4. How a change in tactics changed the tone
There was a dramatic shift in the atmosphere after Gov. Jay Nixon assigned protest oversight to Highway Patrol Capt. Ron Johnson, who is black and grew up near Ferguson. He marched alongside protesters Thursday, joined by other high-ranking brass from the Highway Patrol as well as the county department. The marchers also had a police escort.
County police in riot gear and armored tanks gave way to state troopers walking side-by-side with thousands of peaceful protesters. The protests Thursday took on a light, almost jubilant atmosphere among the racially mixed crowd, more akin to a parade or block party. The streets were filled with music, free food and even laughter.
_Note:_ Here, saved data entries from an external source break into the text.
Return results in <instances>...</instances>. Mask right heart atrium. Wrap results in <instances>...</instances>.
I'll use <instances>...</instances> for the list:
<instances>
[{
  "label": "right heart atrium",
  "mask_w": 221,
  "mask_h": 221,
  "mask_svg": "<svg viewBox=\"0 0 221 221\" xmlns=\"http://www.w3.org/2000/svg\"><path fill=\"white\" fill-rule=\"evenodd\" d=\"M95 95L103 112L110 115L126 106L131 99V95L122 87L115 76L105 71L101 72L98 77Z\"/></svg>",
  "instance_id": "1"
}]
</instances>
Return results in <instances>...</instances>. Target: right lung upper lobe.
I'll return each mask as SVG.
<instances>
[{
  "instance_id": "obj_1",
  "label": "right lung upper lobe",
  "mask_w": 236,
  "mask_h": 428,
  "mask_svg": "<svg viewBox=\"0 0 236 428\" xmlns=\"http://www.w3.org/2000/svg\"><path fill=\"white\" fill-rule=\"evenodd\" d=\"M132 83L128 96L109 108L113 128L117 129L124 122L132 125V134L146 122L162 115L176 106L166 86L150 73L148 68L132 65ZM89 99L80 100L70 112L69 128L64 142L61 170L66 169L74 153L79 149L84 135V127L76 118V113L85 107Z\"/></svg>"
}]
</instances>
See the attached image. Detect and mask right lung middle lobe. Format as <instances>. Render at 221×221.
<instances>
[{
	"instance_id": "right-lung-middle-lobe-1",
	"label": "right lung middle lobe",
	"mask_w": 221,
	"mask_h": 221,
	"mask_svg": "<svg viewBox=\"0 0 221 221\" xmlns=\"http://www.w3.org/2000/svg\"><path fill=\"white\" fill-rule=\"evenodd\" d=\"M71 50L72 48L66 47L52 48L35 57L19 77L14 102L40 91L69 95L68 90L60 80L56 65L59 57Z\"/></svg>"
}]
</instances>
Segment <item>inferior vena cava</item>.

When darkness fell -the point at which previous protests have grown tense - no uniformed officers were in sight outside the burned-out QuikTrip convenience store that had become a flashpoint for standoffs between police and protesters.
5. What happens next
On Friday, Ferguson Police Chief Thomas Jackson identified the officer involved in Brown's shooting as Darren Wilson. For nearly a week, protesters had called for the officer's name to be released. Police had initially refused, citing concerns over the officer's safety.
In addition to the officer's identity, Jackson also released information and surveillance footage alleging Brown's involvement in a "strong-arm" convenience store robbery the morning of his death, allegations that incensed Brown's family.
Brown's relatives said no robbery would justify shooting the teen after he put his hands up. Police "are choosing to disseminate information that is very strategic to try to help them justify the execution-style" killing, said Benjamin Crump, one of the Brown family's attorneys.
Johnson, the Highway Patrol captain appointed to oversee security in the St. Louis suburb, expressed frustration with the way Ferguson police released the information. He was not told about the store video.
Police and about 200 protesters clashed late Friday. Just before midnight, some in what had been a large and rowdy but mostly well-behaved crowd broke into the same small store that Ferguson police suspected Brown of robbing and began looting it, Ron Johnson said.
The Justice Department and FBI are investigating Brown's death. Attorney General Eric Holder has said federal investigators have interviewed witnesses to the shooting.